Musical Chairs

Most of the histories of probability trace their facts back to Hacking and David, and I agree these two books are the best of the bunch I have read.  The Hacking book itself references David.  I love the Bernstein book series but I noticed his page 43-44 has some musings on why the Greeks didn't bother with working out odds behind dice games.  I bet they did.  Anyway, he offers an example of the so-called sloppiness of the Greek observations of dice probabilities by mentioning some facts he gleans from David - namely that when using the astragali they valued the Venus throw (1,3,4,6) higher than (6,6,6,6) or (1,1,1,1). which are, he states "... equally probable".

 No, they are not.  David clearly states that the probability of throwing a six as one in ten; likewise with throwing a one.  And threes and fours are about four in ten events.  This means that even if  order is important, the Venus is indeed more likely.  Second mistake, there's only one permutation of four sixes, and only one permutation of four ones.  But there are many permutations of the four Venus numbers, meaning the probability of (1,3,4,6) in any permutation is even higher again than the strictly ordered (1,3,4,6).

It is this partition/permutation dilemma of probability theory, even today, which is so easy to get wrong.  I just re-read some earlier postings I made on equivalence classes and their information content and key milestones in probability theory, and I still like what I wrote.  Also check out a posting on combinatorics in Cardano and Lull.

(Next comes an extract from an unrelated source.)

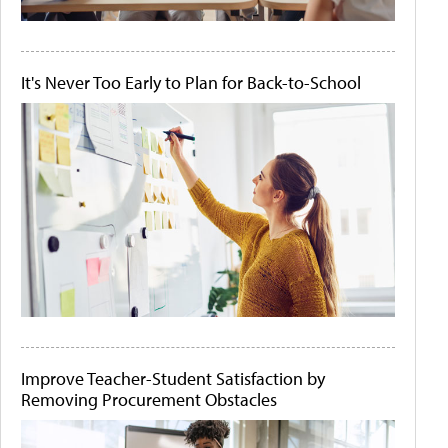
It's Never Too Early to Plan for Back-to-School
Improve Teacher-Student Satisfaction by
Removing Procurement Obstacles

It is just a throwaway comment in Bernstein's book and hardly invalidates his wonderful sweeping history of risk but is nicely illustrates the problems of thinking about event space and equivalence class.

Divorce born

I've been thinking about Cardano, Pascal, Fermat and  Huygens a lot recently and hope to make a number of postings.  For now I'd just like to bring some controversy to the usual story found in the literature about these characters and their relative importance.  According to this literature there are three pivotal moments - which I'll call Cardano's circuit, Pascal-Fermat's divorce settlement and Huygen's hope relating to the problems of complex sample space, the arithmetic triangle, and expected value of an uncertain outcome, or to simplify it even further, to factorial, binomial coefficients and the average, all fairly contemporaneous mathematical inventions or discoveries in the Western tradition.

The story usually told is one which lays great praise at the workings of Pascal and Fermat and which makes a big deal of the so-called problem of points.  What I'd like to do during this discussion is show how connected the problem of points is to another famous probability exercise, so-called Gambler's ruin.  I'd like to bring these two problems together and show ways in which they're related to many contemporary decision problems.  I'd also like to claim that the solution to Gambler's ruin is more important than the problem of points, and has more resonance today.  I'd also like to claim that Cardano's discussion of event space has the better claim to being the foundation of probability theory.

In all of the postings to come, I base my readings on the following books, plus free online primary sources, where available in an English translation.

One last introductory point - this thread is clearly a biassed Western history of ideas discussion.  Many of the  commentators below neglect to sufficiently emphasise the great world traditions in mathematics which played into this - especially from the Islamic, Chinese, Indian traditions.  These clearly played in to the so-called canonical view of the birth of probability but that weakness in the line of argument is a weakness for another time and another place.